Bagé é o quinto município gaúcho com mais resgates de pessoas em situação de trabalho escravo

Bagé é o quinto município gaúcho com mais resgates de pessoas em situação de trabalho escravo

Dados apontam que 23 pessoas foram retiradas de situações análogas à escravidão desde 1995

 

Em tese, a escravidão no Brasil foi abolida em 1888, em um dos últimos atos de um país que ainda vivia em um sistema de monarquia. Porém, até hoje, pessoas são resgatadas pelas autoridades trabalhando em condições degradantes e Bagé figura em quinto lugar com mais casos entre 23 municípios do Rio Grande do Sul, nos últimos 25 anos.

Isso quer dizer que quase uma pessoa por ano foi resgatada em condições análogas à escravidão na “Rainha”. O Observatório da Erradicação do Trabalho Escravo e do Tráfico de Pessoas, que divulgou a pesquisa que orienta a reportagem do Expresso Pampa, destaca que  os casos em geral de vítimas resgatadas estão aliados a fatores como pobreza, baixa escolaridade, desigualdade e violência, entre outros.

Para a perspectiva geográfica, foram contabilizados 23 resgates do trabalho escravo desde 1995. Além disso, desde 2003, quando se iniciou o pagamento do benefício do seguro-desemprego para resgatados, nenhum pessoa resgatada declararou haver nascido ou residir em Bagé.
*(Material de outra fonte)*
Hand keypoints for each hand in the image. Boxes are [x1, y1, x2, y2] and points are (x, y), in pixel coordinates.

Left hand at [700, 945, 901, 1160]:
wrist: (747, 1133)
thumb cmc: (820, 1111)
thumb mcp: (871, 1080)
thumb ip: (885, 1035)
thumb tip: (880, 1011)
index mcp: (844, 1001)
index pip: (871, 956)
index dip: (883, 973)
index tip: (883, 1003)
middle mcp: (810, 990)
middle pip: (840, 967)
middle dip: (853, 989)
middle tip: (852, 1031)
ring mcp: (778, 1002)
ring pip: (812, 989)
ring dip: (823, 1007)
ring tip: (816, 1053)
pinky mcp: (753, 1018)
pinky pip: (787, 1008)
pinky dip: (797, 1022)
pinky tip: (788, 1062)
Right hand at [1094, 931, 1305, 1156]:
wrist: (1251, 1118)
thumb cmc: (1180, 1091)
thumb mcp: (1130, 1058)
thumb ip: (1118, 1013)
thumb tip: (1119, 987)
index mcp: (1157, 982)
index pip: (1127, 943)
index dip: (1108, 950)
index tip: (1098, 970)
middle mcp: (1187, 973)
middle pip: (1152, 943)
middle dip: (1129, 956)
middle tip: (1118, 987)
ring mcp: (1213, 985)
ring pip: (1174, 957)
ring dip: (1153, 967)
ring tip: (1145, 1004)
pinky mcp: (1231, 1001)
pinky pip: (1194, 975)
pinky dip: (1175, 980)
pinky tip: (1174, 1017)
As fontes são os Bancos de dados do Seguro-Desemprego do Trabalhador Resgatado, do Sistema de Acompanhamento do Trabalho Escravo (SISACTE), do Sistema COETE (Controle de Erradicação do Trabalho Escravo), referentes ao período iniciado em 2003 (Primeiro Plano Nacional de Erradicação do Trabalho Escravo), e do Radar SIT – Painel de Informações e Estatísticas da Inspeção do Trabalho no Brasil. Os dados brutos foram fornecidos pelo Ministério da Economia do Brasil.

Foco na agricultura

Os dados ainda apontam que a principal origem e setor da economia onde foram mais registradas ocorrências de resgates foi especificamente o setor rural (atividades de apoio à agricultura), com 100% dos casos documentados. Os dados não especificam detalhes sobre os perfis das pessoas resgatadas – ocupação, raça, gênero, nível de escolaridade e faixas etárias -, porém, uma informação importante deixa claro um dos métodos usados pelos aliciadores – nenhuma das 23 vítimas de trabalho análogo à escravidão era natural ou residente em Bagé. Isso quer dizer que é possível afirmar que as vítimas podem ter sido atraídas para o município em busca de oportunidades, coagidas ou levadas a acreditar que receberiam tratamento decente e remuneração adequada, dentro dos parâmetros legais; o que na realidade se provou bem diferente.

Por estas razões, o Observatório destaca: Tanto os locais de naturalidade quanto os de residência dos trabalhadores resgatados são geralmente marcados por desigualdades de desenvolvimento humano, renda, disparidades territoriais e inequidades de base identitária. Além disso, esses locais costumam se caracterizar pela falta de oportunidades de emprego e renda, baixa oferta de postos de trabalho e vagas para ocupações que pagam salários baixos, com pouca ou nenhuma qualificação profissional ou educação formal. Importa, tanto nos locais de naturalidade quanto os de residência, o aprimoramento de políticas de prevenção, quer me nível de desenvolvimento humano, quer em relação à geração de emprego e renda. Os locais em que se concentram os resgates, por sua vez, são nitidamente pontos de atração da mão-de-obra explorada, a demandar aprimoramento na política de repressão.

Regiões

Dos 497 municípios gaúchos, 23 estão relacionados a ocorrências nos últimos 25 anos, e os cinco destinos com mais registros são Bom Jesus (65), Cacequi (57), Campbará do Sul (35), Vacaria (32) e Bagé (23). Completam a lista os municípios de Anta Gorda (2), Canguçu (6), Caxias do Sul (16), Doutor Ricardo (5), Encruzilhada do Sul (6), Esmeralda (1), Farroupilha (1), Ipê (20), Júlio de Castilhos (2), Lajeado (17), Morro Reuter (3), Mostardas (9), Nova Bréscia (12), Rio Pardo (1), São Francisco de Paula (16), São Jerônimo (5), São José do Norte (5), Uruguaiana (4), Vacaria (32) e Venâncio Aires (2).

No somatório, os 23 municípios – que representam 4,62% do total do Rio Grande do Sul – tiveram 341 vítimas de trabalho escravo resgatadas em 25 anos.